Go through each line of the records below and count those with the word "Verify"; give only the total.

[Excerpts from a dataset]
* * * * * * * * *

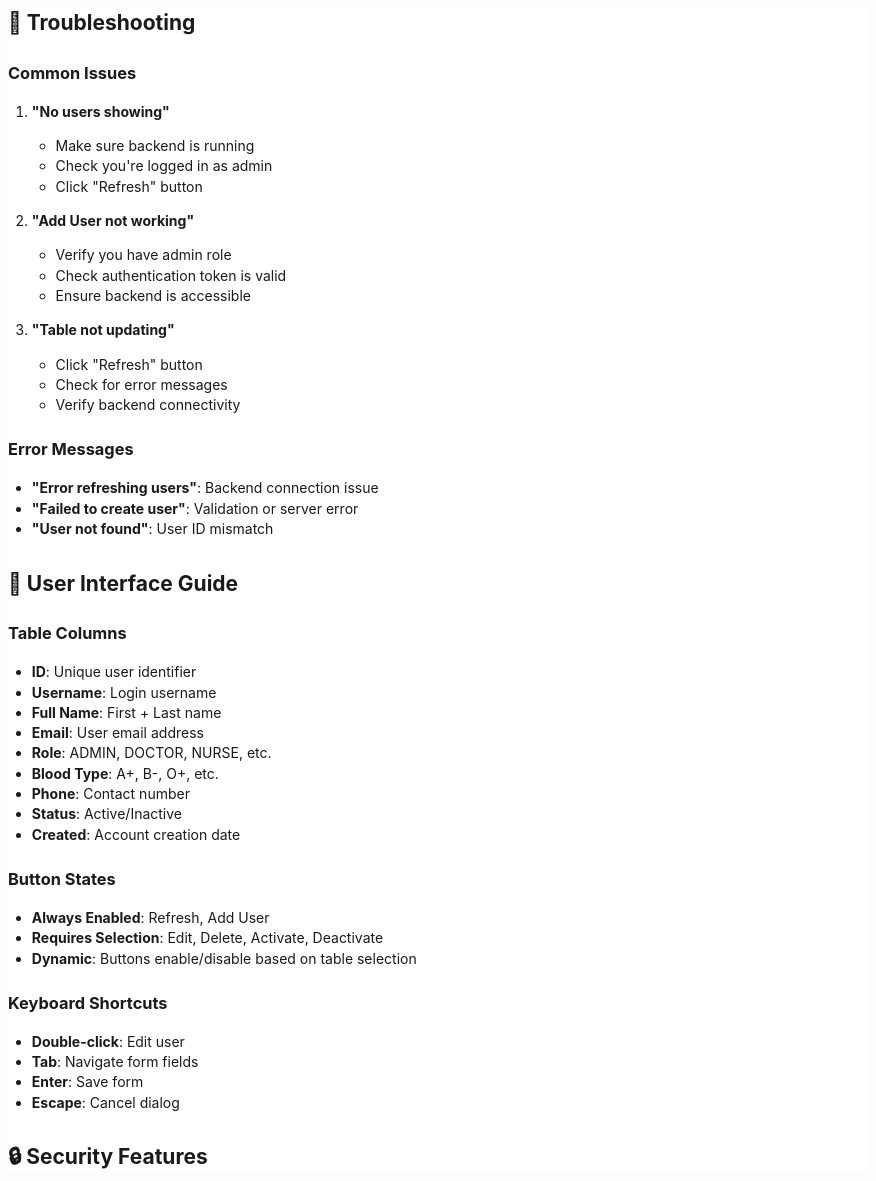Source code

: ## 🐛 Troubleshooting

### **Common Issues**

1. **"No users showing"**
   - Make sure backend is running
   - Check you're logged in as admin
   - Click "Refresh" button

2. **"Add User not working"**
   - Verify you have admin role
   - Check authentication token is valid
   - Ensure backend is accessible

3. **"Table not updating"**
   - Click "Refresh" button
   - Check for error messages
   - Verify backend connectivity

### **Error Messages**
- **"Error refreshing users"**: Backend connection issue
- **"Failed to create user"**: Validation or server error
- **"User not found"**: User ID mismatch

## 📱 User Interface Guide

### **Table Columns**
- **ID**: Unique user identifier
- **Username**: Login username
- **Full Name**: First + Last name
- **Email**: User email address
- **Role**: ADMIN, DOCTOR, NURSE, etc.
- **Blood Type**: A+, B-, O+, etc.
- **Phone**: Contact number
- **Status**: Active/Inactive
- **Created**: Account creation date

### **Button States**
- **Always Enabled**: Refresh, Add User
- **Requires Selection**: Edit, Delete, Activate, Deactivate
- **Dynamic**: Buttons enable/disable based on table selection

### **Keyboard Shortcuts**
- **Double-click**: Edit user
- **Tab**: Navigate form fields
- **Enter**: Save form
- **Escape**: Cancel dialog

## 🔒 Security Features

* * * * * * * * *

▶ **EXERCISE ANSWER**
2